What is being asked:
Among the lines below, take the one holding "58: (335, 53)", the one holding "86: (351, 32)", and all lines between them. Set them down exactly.

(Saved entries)
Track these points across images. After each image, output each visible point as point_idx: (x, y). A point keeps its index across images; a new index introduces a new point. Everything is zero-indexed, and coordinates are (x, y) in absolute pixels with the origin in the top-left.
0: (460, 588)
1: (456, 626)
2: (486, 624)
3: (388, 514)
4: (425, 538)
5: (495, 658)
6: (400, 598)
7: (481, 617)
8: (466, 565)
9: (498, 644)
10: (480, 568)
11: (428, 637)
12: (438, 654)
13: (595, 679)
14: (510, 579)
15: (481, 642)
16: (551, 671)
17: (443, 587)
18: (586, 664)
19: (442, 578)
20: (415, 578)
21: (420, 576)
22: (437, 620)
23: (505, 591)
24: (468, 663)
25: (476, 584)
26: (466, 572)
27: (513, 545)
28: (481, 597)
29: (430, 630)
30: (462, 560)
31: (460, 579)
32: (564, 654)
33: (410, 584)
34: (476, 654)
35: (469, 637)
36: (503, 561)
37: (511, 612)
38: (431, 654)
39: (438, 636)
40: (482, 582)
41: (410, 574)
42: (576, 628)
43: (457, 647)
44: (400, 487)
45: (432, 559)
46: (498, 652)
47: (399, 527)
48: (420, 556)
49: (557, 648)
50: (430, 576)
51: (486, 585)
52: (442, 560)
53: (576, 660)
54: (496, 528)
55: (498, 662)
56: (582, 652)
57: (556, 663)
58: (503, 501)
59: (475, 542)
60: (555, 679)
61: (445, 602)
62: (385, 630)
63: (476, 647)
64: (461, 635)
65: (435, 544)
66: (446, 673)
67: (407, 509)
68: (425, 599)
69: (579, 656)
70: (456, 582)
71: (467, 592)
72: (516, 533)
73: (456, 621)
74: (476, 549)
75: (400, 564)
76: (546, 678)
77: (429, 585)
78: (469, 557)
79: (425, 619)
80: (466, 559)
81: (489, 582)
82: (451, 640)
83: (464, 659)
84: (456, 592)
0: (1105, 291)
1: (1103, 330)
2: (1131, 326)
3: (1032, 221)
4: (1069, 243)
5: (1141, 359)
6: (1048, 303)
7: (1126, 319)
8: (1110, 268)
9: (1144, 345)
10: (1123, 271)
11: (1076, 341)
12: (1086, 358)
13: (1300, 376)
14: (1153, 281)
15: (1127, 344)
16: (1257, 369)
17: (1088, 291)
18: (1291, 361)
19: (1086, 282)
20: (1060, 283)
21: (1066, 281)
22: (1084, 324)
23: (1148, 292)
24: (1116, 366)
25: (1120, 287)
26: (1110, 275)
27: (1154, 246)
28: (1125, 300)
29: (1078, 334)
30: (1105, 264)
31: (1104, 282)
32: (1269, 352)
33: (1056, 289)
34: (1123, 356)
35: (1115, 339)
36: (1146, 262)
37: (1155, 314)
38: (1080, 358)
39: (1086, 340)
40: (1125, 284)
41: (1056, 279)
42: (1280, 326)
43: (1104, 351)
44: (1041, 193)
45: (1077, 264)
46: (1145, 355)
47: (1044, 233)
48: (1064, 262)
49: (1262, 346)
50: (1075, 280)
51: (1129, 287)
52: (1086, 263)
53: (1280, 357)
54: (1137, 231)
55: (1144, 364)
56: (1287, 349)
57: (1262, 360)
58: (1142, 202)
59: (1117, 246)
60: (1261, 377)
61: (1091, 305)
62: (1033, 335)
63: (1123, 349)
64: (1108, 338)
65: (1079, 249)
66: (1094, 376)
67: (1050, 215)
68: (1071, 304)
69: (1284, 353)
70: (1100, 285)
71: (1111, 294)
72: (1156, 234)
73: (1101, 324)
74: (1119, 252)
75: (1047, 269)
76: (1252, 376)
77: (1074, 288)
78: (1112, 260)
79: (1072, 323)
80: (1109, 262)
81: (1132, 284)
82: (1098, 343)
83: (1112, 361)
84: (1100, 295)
--
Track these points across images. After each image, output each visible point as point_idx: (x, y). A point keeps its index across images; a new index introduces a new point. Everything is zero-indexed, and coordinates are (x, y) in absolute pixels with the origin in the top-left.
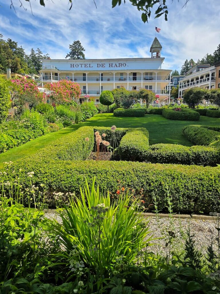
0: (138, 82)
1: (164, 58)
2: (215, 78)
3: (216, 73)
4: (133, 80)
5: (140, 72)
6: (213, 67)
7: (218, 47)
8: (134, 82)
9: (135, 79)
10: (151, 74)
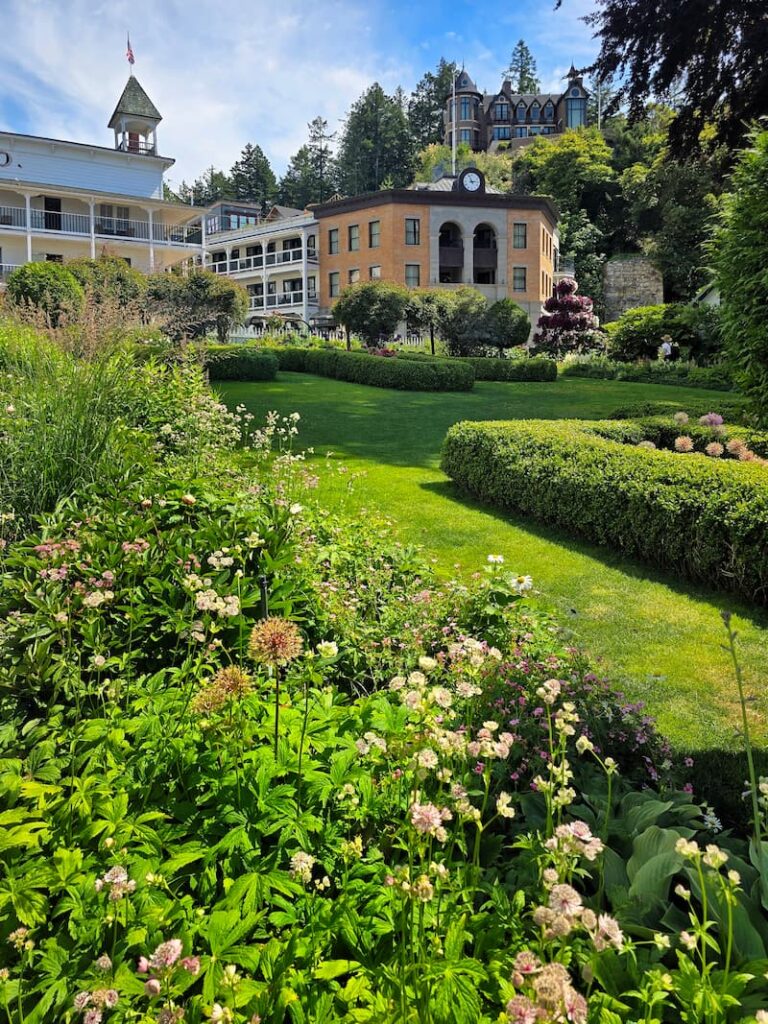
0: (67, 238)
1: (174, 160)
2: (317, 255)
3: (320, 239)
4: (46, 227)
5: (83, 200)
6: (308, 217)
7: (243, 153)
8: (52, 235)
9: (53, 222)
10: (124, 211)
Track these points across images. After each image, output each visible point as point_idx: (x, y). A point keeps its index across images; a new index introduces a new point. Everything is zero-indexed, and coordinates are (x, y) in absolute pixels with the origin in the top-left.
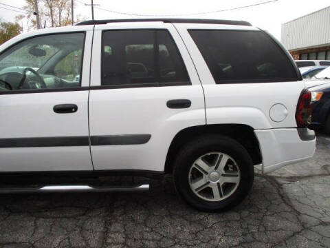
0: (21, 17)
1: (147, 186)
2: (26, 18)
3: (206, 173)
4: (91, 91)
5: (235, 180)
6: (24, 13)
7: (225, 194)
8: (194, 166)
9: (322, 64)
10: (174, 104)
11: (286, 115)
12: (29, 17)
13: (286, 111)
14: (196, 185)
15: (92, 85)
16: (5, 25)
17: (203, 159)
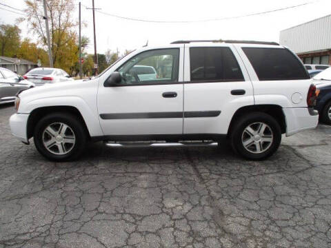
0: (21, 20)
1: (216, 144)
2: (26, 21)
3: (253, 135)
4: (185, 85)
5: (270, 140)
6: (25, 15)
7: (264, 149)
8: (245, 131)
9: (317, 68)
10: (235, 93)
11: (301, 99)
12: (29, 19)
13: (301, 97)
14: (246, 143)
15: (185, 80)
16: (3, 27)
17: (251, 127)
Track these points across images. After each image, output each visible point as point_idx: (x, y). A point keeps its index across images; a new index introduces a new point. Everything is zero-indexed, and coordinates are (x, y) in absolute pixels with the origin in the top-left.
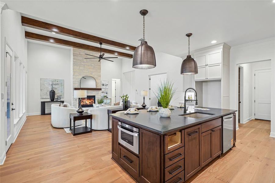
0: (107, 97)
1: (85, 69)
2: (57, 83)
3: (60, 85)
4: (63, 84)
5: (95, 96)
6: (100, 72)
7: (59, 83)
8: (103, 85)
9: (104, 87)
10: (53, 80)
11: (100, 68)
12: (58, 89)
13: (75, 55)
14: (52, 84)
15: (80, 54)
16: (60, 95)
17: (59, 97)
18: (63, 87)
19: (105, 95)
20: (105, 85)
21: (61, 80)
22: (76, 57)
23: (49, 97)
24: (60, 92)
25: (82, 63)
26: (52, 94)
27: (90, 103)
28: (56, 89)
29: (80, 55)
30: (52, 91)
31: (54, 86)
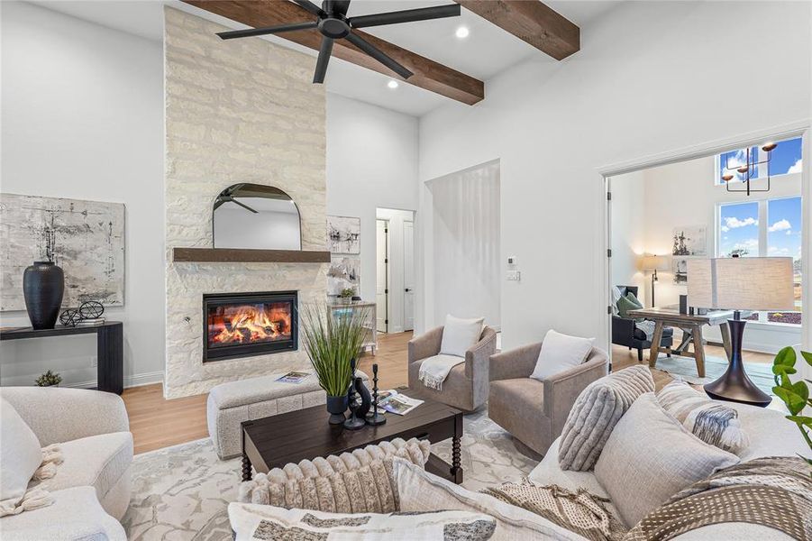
---
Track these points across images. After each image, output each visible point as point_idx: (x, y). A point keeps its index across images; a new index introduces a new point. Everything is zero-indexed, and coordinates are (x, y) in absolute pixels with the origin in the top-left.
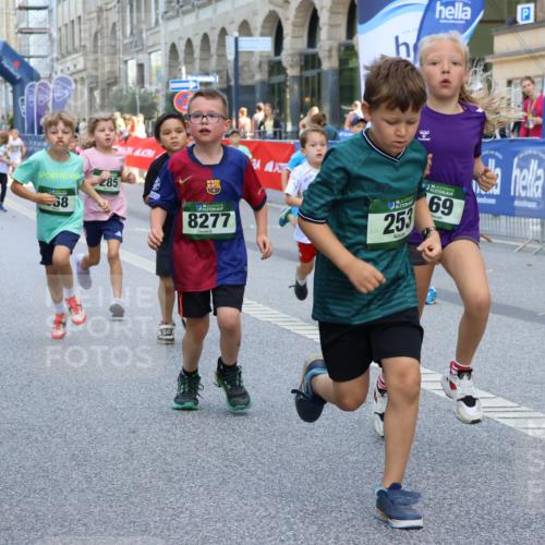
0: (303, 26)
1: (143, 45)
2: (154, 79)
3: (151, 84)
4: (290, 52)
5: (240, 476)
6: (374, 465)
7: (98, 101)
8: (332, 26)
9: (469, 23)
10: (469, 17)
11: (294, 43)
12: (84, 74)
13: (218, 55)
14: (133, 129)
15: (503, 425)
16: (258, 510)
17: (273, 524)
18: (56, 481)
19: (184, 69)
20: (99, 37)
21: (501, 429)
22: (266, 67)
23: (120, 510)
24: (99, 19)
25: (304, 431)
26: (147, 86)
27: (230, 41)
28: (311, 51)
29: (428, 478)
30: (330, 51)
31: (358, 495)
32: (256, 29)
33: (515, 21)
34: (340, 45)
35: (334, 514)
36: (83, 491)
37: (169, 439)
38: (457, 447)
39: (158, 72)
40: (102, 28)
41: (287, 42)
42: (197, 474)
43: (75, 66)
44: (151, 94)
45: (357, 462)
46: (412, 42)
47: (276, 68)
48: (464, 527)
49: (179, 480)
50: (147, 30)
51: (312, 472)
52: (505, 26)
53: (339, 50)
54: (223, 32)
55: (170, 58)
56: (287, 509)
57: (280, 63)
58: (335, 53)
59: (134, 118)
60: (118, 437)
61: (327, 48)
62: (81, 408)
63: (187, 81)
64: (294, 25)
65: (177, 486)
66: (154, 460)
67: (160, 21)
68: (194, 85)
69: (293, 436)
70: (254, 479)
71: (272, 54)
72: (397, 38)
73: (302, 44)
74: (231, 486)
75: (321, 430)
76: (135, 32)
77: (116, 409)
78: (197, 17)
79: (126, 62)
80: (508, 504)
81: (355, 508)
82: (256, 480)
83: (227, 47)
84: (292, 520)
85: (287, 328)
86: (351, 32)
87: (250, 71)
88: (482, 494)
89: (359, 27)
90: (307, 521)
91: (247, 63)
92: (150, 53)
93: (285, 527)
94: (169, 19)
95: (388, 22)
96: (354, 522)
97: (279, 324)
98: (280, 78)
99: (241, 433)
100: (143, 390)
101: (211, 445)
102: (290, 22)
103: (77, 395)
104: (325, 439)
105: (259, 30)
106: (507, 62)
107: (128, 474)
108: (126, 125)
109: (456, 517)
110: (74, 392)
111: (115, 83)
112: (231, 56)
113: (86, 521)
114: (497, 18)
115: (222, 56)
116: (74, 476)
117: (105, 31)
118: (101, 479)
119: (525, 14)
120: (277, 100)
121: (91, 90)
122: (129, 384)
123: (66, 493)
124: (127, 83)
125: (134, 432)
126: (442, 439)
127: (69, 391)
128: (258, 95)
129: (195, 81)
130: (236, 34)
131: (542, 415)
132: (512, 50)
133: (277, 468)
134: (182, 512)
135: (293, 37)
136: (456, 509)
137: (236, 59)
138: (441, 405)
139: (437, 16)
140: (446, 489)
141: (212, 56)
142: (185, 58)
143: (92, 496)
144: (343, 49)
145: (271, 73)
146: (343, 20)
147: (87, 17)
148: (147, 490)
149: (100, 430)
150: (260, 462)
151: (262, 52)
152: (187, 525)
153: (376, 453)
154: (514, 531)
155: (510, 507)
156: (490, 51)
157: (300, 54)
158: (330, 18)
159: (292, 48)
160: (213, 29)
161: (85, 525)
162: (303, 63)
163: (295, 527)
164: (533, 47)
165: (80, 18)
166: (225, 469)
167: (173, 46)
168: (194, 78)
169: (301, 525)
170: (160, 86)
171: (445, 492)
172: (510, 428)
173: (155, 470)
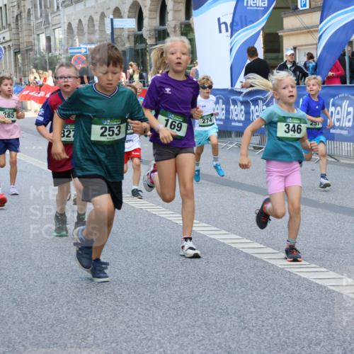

Exercise solution:
58: (335, 53)
59: (134, 118)
60: (118, 437)
61: (327, 48)
62: (81, 408)
63: (187, 81)
64: (294, 25)
65: (177, 486)
66: (154, 460)
67: (160, 21)
68: (194, 85)
69: (293, 436)
70: (254, 479)
71: (272, 54)
72: (397, 38)
73: (302, 44)
74: (231, 486)
75: (321, 430)
76: (135, 32)
77: (116, 409)
78: (197, 17)
79: (126, 62)
80: (508, 504)
81: (355, 508)
82: (256, 480)
83: (227, 47)
84: (292, 520)
85: (287, 328)
86: (351, 32)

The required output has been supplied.